-- Source records follows --
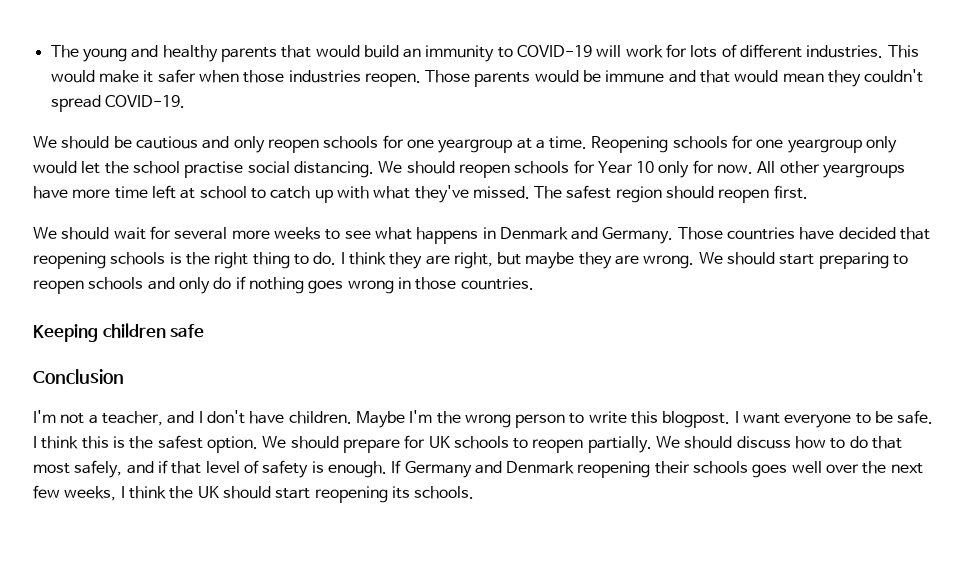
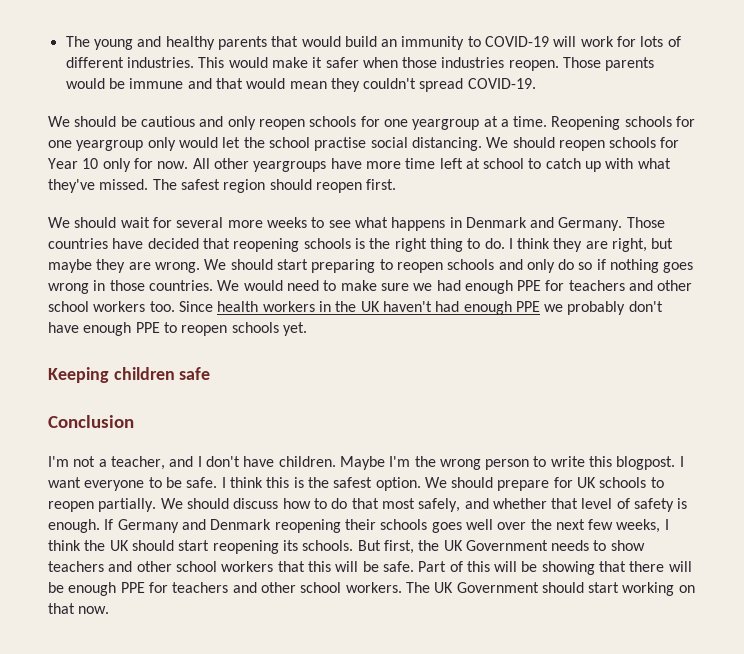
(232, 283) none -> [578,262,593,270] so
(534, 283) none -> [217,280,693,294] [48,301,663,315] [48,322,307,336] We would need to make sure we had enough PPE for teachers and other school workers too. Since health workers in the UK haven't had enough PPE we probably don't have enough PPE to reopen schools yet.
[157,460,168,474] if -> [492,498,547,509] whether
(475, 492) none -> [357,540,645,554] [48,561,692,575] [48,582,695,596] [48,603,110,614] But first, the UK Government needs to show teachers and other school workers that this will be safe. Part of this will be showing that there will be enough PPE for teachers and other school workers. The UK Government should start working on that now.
-- Source records concluded --
-- Source records follows --
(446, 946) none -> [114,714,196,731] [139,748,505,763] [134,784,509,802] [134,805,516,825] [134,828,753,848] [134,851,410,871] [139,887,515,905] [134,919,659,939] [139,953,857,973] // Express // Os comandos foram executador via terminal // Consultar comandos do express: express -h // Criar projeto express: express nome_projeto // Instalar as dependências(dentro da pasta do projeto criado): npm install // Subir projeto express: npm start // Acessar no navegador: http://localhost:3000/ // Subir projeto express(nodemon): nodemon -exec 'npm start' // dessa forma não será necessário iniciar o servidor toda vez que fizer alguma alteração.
-- Source records concluded --
● Task to carry out
The range runs from the line with "(232, 283) none -> [578,262,593,270] so" up to and including the line with "(534, 283) none" in the listing above; please write out exactly those lines and nothing more.

● Output for this exercise
(232, 283) none -> [578,262,593,270] so
(534, 283) none -> [217,280,693,294] [48,301,663,315] [48,322,307,336] We would need to make sure we had enough PPE for teachers and other school workers too. Since health workers in the UK haven't had enough PPE we probably don't have enough PPE to reopen schools yet.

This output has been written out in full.